* **Text excerpt**:
# Best Plywood for a cabinet



## jeepme79 (Jun 1, 2007)

I am building some wall cabinets for my dad's shop - 2 at 30" and one at 15". All will be 15" deep. They will be painted, so wood grain isn't important, but I do want a smooth, professional finish. My question is, am I better using particle board, or MDF, and am I better using 1/2" or 3/4" ply? The heaviest load in one of the cabinets will be a stereo receiver and dish receiver.

Thanks.


----------



## Leo G (Oct 16, 2006)

Well, what do you want Plywood, particle Board or MDF. All different materials. If you are looking for a glass smooth finish then you will need to use MDF. If you want strength and lightweight, you want plywood. If you want it to be inexpensive the MDF will be the one. I, myself hate MDF and PB. But they have there places. If I was going to do some shop cabinets I would use an AB or AC Fir plywood. You could get it at one of the borgs for $32/sht.

* **Stored data**:
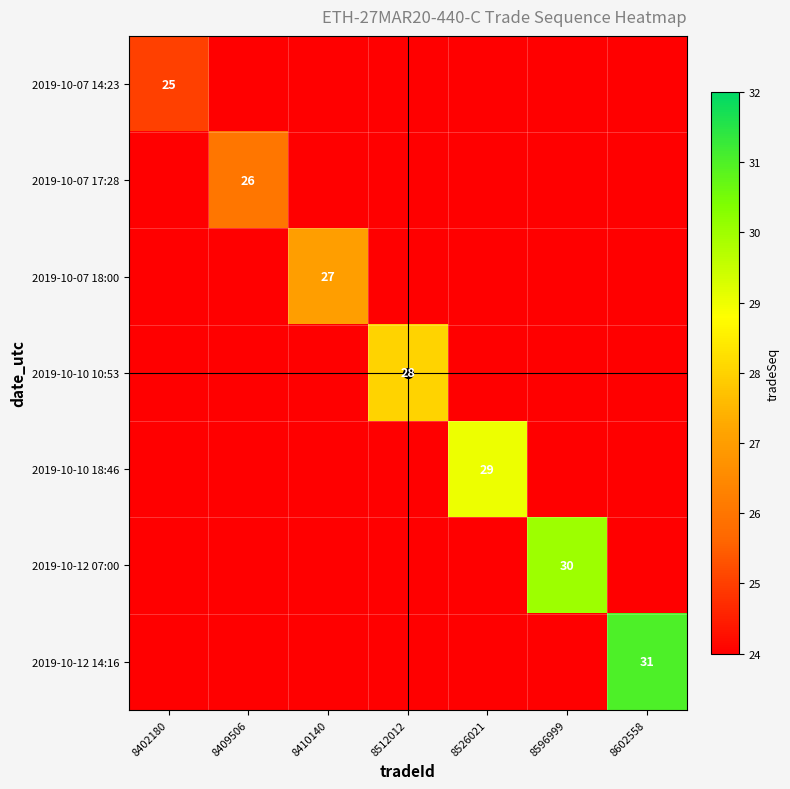

How many distinct data groups are displayed?

7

* **Exercise objective**: Please carry on the forum thread about plywood for shop cabinets, starting right after its last post. You won't need the listing for this.

* **Response**:
----------



## skymaster (Oct 30, 2006)

Birch Ply finishes really well does not blotch like the pines will do


----------



## bzbatl (Feb 10, 2009)

This is "sandyply" (pre-finished plywood) 3/4" which is $39 a sheet at HD/Lowes.











One coat of Kilz primer, two light coats of cheap latex paint and two coats of paste wax. Can see the reflection of the sign I jammed between the wall and the cab.

Go Georgia Force!


Edit: one sheet makes one cabinet, including the door frames. These are 40"x36"x16" IIRC.


----------



## cabinetman (Jul 5, 2007)

Birch or Maple plywood can be painted to a smooth finish.


----------



## GeorgeC (Jul 30, 2008)

Are we talking a garage work shop? or a retail store shop?

If it is a garage work shop I would stick with the less expensive materials.

George


----------



## PTownSubbie (Mar 6, 2009)

I like the cabinet grade plywood you can get from HD or Lowes. They have sales every once in a while. It sands and finishes nicely with whatever you want to put on it......

Sandyply works almost as well......


----------



## Willie T (Feb 1, 2009)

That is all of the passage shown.